• **WHAT YOU HAVE TO DO**: Please state how many lines below include the word "Аугусто"; the reply should be the number only.
### EXERCISE INPUTS ###
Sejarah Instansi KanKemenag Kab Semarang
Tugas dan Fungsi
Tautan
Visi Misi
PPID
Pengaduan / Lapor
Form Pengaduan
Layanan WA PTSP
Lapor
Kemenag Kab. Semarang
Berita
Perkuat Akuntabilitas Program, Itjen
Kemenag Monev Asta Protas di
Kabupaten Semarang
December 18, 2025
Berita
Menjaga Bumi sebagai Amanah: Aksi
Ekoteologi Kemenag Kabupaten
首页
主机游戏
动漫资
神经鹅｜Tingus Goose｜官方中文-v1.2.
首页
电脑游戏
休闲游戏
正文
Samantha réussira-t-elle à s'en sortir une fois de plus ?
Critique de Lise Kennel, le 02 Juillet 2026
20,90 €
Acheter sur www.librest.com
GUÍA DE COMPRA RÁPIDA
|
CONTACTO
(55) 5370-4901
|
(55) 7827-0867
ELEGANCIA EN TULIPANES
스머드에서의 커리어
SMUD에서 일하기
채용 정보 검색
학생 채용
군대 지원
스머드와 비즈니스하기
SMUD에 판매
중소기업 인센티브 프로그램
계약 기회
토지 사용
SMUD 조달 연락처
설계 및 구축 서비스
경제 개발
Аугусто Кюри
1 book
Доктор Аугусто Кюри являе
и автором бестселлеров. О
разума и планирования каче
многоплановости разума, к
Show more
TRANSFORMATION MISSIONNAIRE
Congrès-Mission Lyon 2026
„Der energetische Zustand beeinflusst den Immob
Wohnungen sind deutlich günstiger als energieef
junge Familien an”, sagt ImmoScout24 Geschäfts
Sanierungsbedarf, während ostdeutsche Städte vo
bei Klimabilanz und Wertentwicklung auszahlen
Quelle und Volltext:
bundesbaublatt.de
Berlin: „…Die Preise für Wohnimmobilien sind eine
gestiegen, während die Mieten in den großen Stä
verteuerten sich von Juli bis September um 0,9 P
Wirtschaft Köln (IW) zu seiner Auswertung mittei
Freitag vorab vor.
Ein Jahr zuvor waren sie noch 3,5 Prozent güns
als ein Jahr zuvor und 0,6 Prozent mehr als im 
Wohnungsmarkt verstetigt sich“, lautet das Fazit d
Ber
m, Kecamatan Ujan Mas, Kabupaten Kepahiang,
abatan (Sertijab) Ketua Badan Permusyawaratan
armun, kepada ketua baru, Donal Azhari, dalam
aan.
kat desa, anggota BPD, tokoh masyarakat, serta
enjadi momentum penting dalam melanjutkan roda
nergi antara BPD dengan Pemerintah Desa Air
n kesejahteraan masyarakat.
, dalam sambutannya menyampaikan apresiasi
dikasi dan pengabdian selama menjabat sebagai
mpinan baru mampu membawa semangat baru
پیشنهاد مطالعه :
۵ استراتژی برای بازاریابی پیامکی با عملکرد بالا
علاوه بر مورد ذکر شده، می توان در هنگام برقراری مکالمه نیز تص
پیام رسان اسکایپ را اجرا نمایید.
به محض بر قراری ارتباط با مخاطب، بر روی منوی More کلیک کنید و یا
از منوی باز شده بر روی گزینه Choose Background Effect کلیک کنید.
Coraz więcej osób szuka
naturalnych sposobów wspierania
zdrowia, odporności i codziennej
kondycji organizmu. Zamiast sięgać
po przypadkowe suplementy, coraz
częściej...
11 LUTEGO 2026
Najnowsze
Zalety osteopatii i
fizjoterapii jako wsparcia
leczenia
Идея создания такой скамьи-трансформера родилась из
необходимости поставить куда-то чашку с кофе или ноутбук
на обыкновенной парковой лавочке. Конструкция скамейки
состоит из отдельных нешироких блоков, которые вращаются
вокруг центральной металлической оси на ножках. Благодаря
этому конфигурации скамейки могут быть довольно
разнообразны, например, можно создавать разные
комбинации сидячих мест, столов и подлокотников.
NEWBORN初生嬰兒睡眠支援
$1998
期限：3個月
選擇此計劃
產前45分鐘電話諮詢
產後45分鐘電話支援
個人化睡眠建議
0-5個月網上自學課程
###
• **WRITTEN ANSWER**: 2